- Born: 1981 (age 44–45) Ceredigion, Wales
- Notable work: "Rebel" (2020), "Ar Hyd y Nos" (2024)
- Television: Cymru ar Cynfas (2021)
- Awards: National Collection (National Library of Wales)

= Meinir Mathias =

Welsh artist (born 1981)

Meinir Mathias (born 1981) is an artist from Ceredigion, Wales, working mainly with oil paint and intaglio printing techniques.

Her work relates to Welsh identity, folk imagery and political protest, with the Rebecca Riots a recurring reference as seen in her first solo exhibition, 'Rebel' (2020). The success of 'Rebel' and her 2024 exhibition 'Ar Hyd y Nos' has secured her status as one of the most important contemporary painters in Wales with several paintings purchased for the National Collection by the National Library of Wales.
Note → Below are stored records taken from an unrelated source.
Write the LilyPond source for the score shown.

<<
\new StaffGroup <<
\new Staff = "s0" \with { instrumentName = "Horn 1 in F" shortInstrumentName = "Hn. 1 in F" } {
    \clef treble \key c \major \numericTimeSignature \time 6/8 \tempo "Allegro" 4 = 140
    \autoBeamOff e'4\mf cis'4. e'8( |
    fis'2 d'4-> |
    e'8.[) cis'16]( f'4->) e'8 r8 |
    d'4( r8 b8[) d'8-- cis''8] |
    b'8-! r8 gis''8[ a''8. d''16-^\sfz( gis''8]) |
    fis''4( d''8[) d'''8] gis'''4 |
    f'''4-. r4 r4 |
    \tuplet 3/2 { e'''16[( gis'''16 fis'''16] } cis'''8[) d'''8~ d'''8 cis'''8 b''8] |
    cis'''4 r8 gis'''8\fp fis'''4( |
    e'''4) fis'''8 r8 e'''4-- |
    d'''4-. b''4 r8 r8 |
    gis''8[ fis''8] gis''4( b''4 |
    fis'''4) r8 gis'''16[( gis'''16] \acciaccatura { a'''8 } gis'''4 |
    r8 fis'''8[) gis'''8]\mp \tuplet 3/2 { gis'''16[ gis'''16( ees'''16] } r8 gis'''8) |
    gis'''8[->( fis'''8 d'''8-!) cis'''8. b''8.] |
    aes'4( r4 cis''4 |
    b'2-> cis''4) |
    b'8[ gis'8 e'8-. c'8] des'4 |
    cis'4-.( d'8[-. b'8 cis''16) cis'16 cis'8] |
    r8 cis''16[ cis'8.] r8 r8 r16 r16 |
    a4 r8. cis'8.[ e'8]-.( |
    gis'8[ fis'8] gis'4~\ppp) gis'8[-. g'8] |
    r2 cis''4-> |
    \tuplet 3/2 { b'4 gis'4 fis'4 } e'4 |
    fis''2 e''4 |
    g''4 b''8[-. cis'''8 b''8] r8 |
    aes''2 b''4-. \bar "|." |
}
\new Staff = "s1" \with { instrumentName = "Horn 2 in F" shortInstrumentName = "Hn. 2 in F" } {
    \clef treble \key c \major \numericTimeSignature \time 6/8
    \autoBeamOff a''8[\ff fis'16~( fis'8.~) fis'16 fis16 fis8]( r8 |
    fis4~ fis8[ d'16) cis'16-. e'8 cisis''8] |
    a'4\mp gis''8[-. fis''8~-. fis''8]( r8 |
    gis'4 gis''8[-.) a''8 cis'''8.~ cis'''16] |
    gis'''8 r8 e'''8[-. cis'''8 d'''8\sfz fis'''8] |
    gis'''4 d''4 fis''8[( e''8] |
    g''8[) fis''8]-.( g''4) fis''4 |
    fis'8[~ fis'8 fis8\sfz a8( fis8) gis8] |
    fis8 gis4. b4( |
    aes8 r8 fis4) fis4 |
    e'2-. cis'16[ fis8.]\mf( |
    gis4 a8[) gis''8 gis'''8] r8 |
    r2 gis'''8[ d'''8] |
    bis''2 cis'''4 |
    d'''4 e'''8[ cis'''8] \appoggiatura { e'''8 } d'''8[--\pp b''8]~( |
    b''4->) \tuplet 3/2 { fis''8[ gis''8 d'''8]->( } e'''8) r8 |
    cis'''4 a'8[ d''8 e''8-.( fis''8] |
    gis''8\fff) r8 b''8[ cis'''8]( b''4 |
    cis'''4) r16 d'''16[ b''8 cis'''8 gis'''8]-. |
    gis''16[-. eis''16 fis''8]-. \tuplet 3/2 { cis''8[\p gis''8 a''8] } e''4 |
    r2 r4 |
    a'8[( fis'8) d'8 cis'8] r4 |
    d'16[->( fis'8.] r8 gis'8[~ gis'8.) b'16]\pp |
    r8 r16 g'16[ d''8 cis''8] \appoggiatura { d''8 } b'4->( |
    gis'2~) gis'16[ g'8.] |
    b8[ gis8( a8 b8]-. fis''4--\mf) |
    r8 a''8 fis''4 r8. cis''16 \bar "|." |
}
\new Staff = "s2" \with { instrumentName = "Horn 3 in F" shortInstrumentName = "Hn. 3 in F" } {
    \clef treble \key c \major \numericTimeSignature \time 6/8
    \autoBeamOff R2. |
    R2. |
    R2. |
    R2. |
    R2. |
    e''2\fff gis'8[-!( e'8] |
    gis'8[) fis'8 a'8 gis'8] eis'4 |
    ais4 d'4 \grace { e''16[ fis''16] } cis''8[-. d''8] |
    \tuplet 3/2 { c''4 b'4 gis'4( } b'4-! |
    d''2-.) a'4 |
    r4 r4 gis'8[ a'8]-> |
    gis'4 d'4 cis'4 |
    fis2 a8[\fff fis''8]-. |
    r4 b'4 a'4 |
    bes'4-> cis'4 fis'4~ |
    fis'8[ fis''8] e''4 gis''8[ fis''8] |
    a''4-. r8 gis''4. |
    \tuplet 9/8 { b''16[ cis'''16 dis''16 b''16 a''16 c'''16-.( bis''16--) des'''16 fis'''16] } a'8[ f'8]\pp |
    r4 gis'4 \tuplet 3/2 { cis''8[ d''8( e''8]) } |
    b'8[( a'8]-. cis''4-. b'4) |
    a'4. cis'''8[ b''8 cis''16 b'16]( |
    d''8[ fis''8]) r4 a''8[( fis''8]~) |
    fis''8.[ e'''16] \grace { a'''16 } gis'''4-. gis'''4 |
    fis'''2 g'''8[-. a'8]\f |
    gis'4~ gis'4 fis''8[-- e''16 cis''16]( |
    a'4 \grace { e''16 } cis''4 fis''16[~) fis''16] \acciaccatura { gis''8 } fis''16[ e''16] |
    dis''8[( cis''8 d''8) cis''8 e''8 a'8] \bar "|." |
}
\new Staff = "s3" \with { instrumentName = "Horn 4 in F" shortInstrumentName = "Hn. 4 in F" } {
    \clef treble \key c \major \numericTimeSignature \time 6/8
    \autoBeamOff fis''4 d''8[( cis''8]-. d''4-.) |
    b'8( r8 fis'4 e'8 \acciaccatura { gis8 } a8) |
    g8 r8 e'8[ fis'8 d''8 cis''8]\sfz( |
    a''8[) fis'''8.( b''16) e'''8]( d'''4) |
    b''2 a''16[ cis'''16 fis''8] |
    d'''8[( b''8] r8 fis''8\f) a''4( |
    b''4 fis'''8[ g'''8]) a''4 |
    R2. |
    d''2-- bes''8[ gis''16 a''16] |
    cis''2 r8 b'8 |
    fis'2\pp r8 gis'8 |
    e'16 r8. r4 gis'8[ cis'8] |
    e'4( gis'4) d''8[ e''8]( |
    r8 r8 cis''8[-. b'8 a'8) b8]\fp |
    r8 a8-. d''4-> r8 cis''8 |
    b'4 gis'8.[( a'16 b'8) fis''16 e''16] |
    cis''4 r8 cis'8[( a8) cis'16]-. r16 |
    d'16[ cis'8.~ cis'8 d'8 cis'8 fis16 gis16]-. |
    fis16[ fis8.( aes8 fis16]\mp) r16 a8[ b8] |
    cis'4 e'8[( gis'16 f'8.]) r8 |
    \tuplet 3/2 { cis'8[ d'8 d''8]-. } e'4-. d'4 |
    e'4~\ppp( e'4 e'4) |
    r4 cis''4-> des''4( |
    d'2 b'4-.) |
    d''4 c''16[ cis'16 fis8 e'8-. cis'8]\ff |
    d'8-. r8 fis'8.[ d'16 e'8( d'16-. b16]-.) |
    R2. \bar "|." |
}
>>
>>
She has exhibited in many prominent galleries including the Contemporary Wales exhibition at the Waterfront Gallery, Oriel Ffin y Parc, Royal Cambrian Academy of Fine Arts and Oriel Plas Glyn y Weddw.

In 2021 Mathias was part of the second series of the Cymru ar Cynfas program on S4C, where she created a portrait of the naturalist, Iolo Williams.

In 2025, to commemorate International Women's Day, Mathias created five portraits of Welsh women for an exhibition at the Senedd building in Cardiff.